Philippines: SRA forecasts better sugar production in 2023-2024 season

MANILA: The Sugar Regulatory Administration (SRA) on Tuesday said it expects Philippines sugar output to rise by at least 50,000 metric tons (MT) to reach about 1.8 million MT in crop year 2023-2024, despite the closure of a major Batangas sugar mill and the impact of the El Niño phenomenon, reported Business.inquirer.

SRA Administrator Pablo Luis Azcona said the estimates are “very preliminary” based on the area planted and the average production in the previous year.

For the crop year 2022-2023, sugar production stood at 1.799 million MT.

Azcona, speaking at the European Chamber of Commerce of the Philippines’ 2023 Sustainable Agriculture Forum, indicated that the impact of El Niño on sugar production may not be detrimental.

Despite the closure of the Central Azucarera Don Pedro Inc. (Cadpi) sugar mill in Batangas, Azcona noted an overall increase in sugar production.

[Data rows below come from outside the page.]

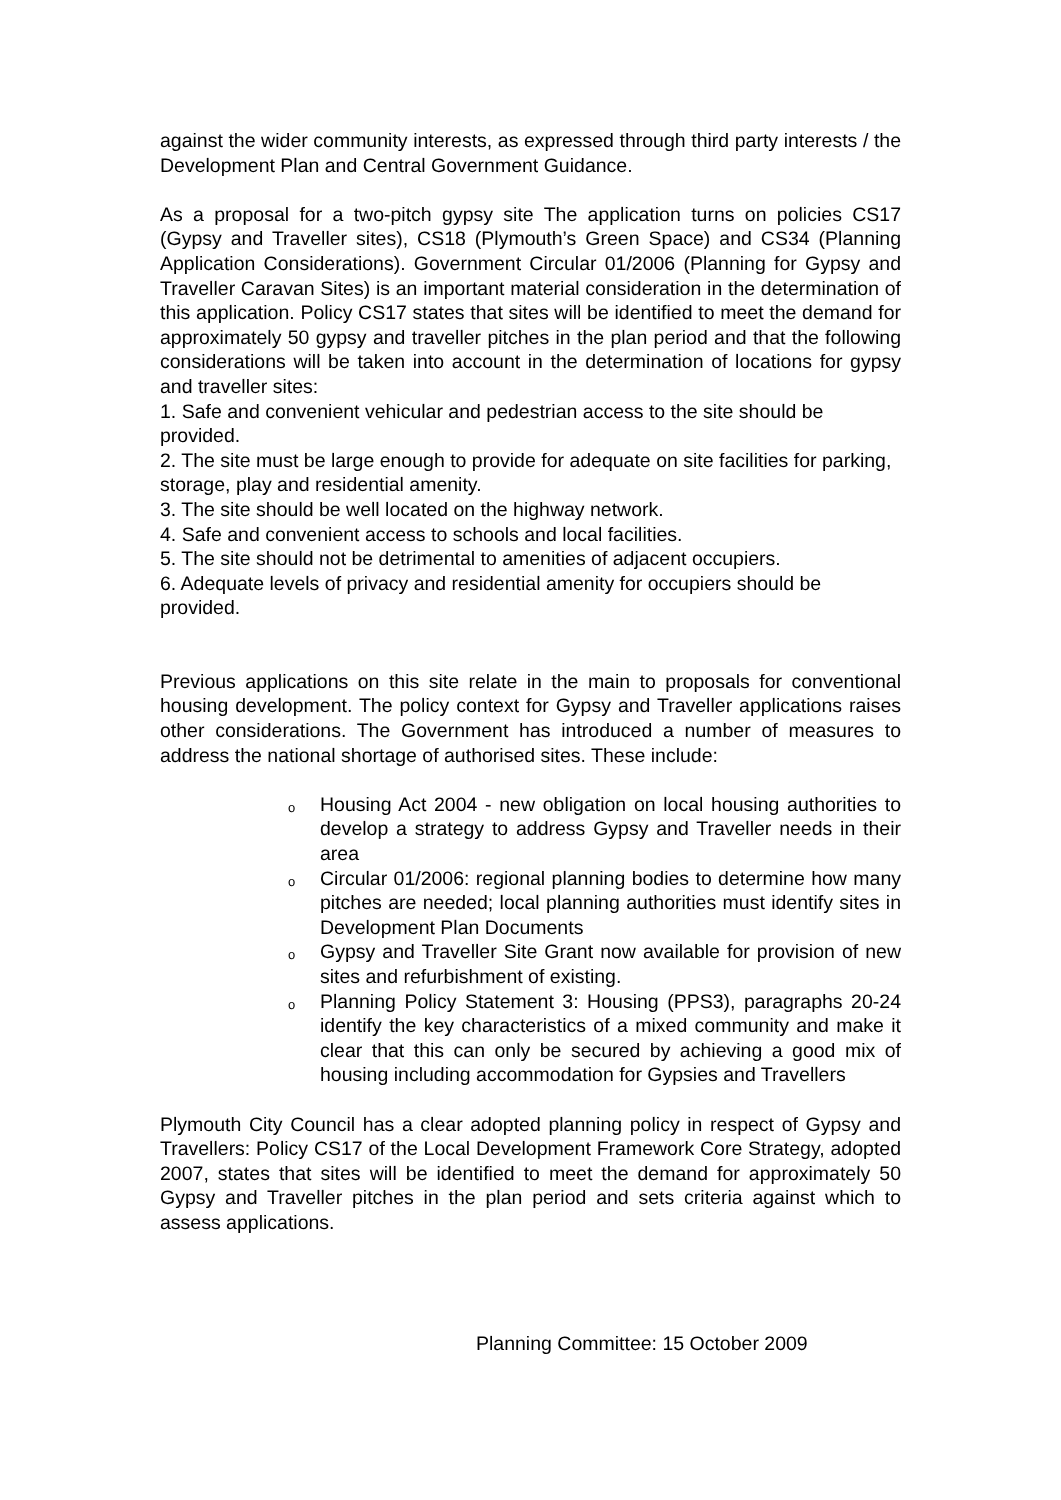against the wider community interests, as expressed through third party interests / the Development Plan and Central Government Guidance.
As a proposal for a two-pitch gypsy site The application turns on policies CS17 (Gypsy and Traveller sites), CS18 (Plymouth’s Green Space) and CS34 (Planning Application Considerations). Government Circular 01/2006 (Planning for Gypsy and Traveller Caravan Sites) is an important material consideration in the determination of this application. Policy CS17 states that sites will be identified to meet the demand for approximately 50 gypsy and traveller pitches in the plan period and that the following considerations will be taken into account in the determination of locations for gypsy and traveller sites:
1. Safe and convenient vehicular and pedestrian access to the site should be provided.
2. The site must be large enough to provide for adequate on site facilities for parking, storage, play and residential amenity.
3. The site should be well located on the highway network.
4. Safe and convenient access to schools and local facilities.
5. The site should not be detrimental to amenities of adjacent occupiers.
6. Adequate levels of privacy and residential amenity for occupiers should be provided.
Previous applications on this site relate in the main to proposals for conventional housing development. The policy context for Gypsy and Traveller applications raises other considerations. The Government has introduced a number of measures to address the national shortage of authorised sites. These include:
o Housing Act 2004 - new obligation on local housing authorities to develop a strategy to address Gypsy and Traveller needs in their area
o Circular 01/2006: regional planning bodies to determine how many pitches are needed; local planning authorities must identify sites in Development Plan Documents
o Gypsy and Traveller Site Grant now available for provision of new sites and refurbishment of existing.
o Planning Policy Statement 3: Housing (PPS3), paragraphs 20-24 identify the key characteristics of a mixed community and make it clear that this can only be secured by achieving a good mix of housing including accommodation for Gypsies and Travellers
Plymouth City Council has a clear adopted planning policy in respect of Gypsy and Travellers: Policy CS17 of the Local Development Framework Core Strategy, adopted 2007, states that sites will be identified to meet the demand for approximately 50 Gypsy and Traveller pitches in the plan period and sets criteria against which to assess applications.
Planning Committee: 15 October 2009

Cadpi, a subsidiary of Roxas Holdings Inc., ceased operations permanently in December of the previous year due to financial challenges, aging plant equipment, and a significant decline in sugarcane supply.

However, Azcona cautioned that if El Niño’s effect on the industry is severe, there could be a 10 to 15 percent reduction in sugar output. He mentioned that the Philippines Atmospheric, Geophysical and Astronomical Services Administration (Pagasa) has forecasted El Niño conditions from November to January, which aligns with the dry season in Negros. Severe El Niño could impact growing sugarcane, as the harvest season spans approximately six to eight months.

In terms of sugar supply, Azcona assured that the country will not face any constraints in the upcoming crop year, thanks to a robust buffer stock.

Azcona also pointed out that typhoons in the previous crop year had disrupted sugarcane production, necessitating two importation programs to address supply shortages. The first program, Sugar Order No. 6, involved importing 440,000 MT of refined sugar, with 200,000 MT allocated to customers and the remaining 240,000 MT intended to bolster the buffer stock. To date, 420,000 MT of refined sugar have been imported under this program.

The second importation initiative, covered by Sugar Order No. 7, consisted of 150,000 MT of refined sugar aimed at stabilizing prices and fortifying the country’s sugar reserves. Thus far, 30,000 MT of refined sugar have arrived in the Philippines, with more expected to follow suit.